To note the report of the Head of Planning.
Cabinet member for Community Engagement, Councillor Bethia Thomas, introduced the report.
The report contained explanation of different types of appeal and the costs involved. It contained a summary of hearings taken place and the outcomes. In comparison with the national average and other local authorities, Vale’s performance was strong. The Cabinet member felt that the report showed a strong performance with a diligent planning committee and officers.
Chair reminded committee that they were to look at overall performance and not individual applications.
The committee asked questions of the Cabinet member, supported by Planning officers, Paula Fox (Development Manager) and Tracy Smith (Principal Planning Appeals Officer).
Committee discussed types of appeals, which weren’t generally broken into categories. There was a very low appeal rate against non-determination, which was a very good result, therefore keeping decision making local. Appeals against condition occurred more, so lessons could be learned on this area. No distinct patterns had emerged as the rate was too low. Future training will be developed upon the lessons learned.
Officer confirmed that officer time was not measured on appeals, so it would be hard to quantity the council’s costs, but the costings were available for legal costs.
Committee discussed the government metrics the council were measured against, this would likely be revised in the future.
Officer explained that Covid-19 altered how we work, but that virtual meetings did work well, to aid participation.
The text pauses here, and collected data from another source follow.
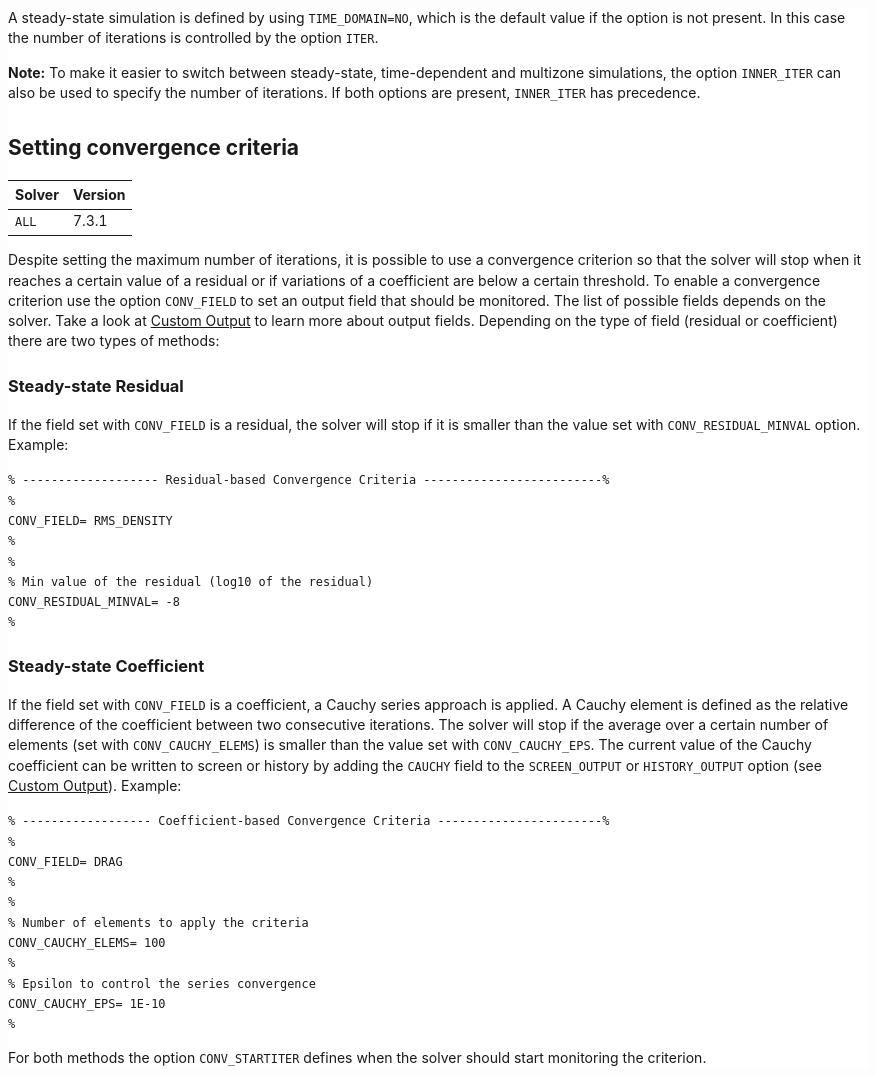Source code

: A steady-state simulation is defined by using `TIME_DOMAIN=NO`, which is the default value if the option is not present. In this case the number of iterations is controlled by the option `ITER`.

**Note:** To make it easier to switch between steady-state, time-dependent and multizone simulations, the option `INNER_ITER` can also be used to specify the number of iterations. If both options are present, `INNER_ITER` has precedence.

## Setting convergence criteria ##

| Solver | Version | 
| --- | --- |
| `ALL`| 7.3.1 |

Despite setting the maximum number of iterations, it is possible to use a convergence criterion so that the solver will stop when it reaches a certain value of a residual or if variations of a coefficient are below a certain threshold. To enable a convergence criterion use the option `CONV_FIELD` to set an output field that should be monitored. The list of possible fields depends on the solver. Take a look at [Custom Output](/docs_v7/Custom-Output/) to learn more about output fields. Depending on the type of field (residual or coefficient) there are two types of methods:

### Steady-state Residual ###
If the field set with `CONV_FIELD` is a residual, the solver will stop if it is smaller than the value set with 
`CONV_RESIDUAL_MINVAL` option. Example:

```
% ------------------- Residual-based Convergence Criteria -------------------------%
%
CONV_FIELD= RMS_DENSITY
%
%
% Min value of the residual (log10 of the residual)
CONV_RESIDUAL_MINVAL= -8
%
```

### Steady-state Coefficient ###
If the field set with `CONV_FIELD` is a coefficient, a Cauchy series approach is applied. A Cauchy element is defined as the relative difference of the coefficient between two consecutive iterations. The solver will stop if the average over a certain number of elements (set with `CONV_CAUCHY_ELEMS`) is smaller than the value set with `CONV_CAUCHY_EPS`. The current value of the Cauchy coefficient can be written to screen or history by adding the `CAUCHY` field to the `SCREEN_OUTPUT` or `HISTORY_OUTPUT` option (see [Custom Output](/docs_v7/Custom-Output/)). Example:

```
% ------------------ Coefficient-based Convergence Criteria -----------------------%
%
CONV_FIELD= DRAG
%
%
% Number of elements to apply the criteria
CONV_CAUCHY_ELEMS= 100
%
% Epsilon to control the series convergence
CONV_CAUCHY_EPS= 1E-10
%
```
For both methods the option `CONV_STARTITER` defines when the solver should start monitoring the criterion.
Lockdowns saw a rise in individual homeowner applications. Workload may change back to normal but there were many cases still in the system from this period.
A member asked what we could learn from affordable housing provision and viability. Officer responded that if councillors on planning committee had a concern over the affordable housing viability of an application, which was a complex subject, it might be worth considering deferral in order to take advice, before risking an appeal.
Future training for councillors was flagged as an area to be considered.
There was a pause, due to Covid-19, in production of the appeals data from central government, so the planning team included all the data for 18 months so that the most up to date information was provided, hence it was a long report.
Officers, Cabinet member and the planning committee were thanked for their hard work.
Committee noted the report on planning appeals.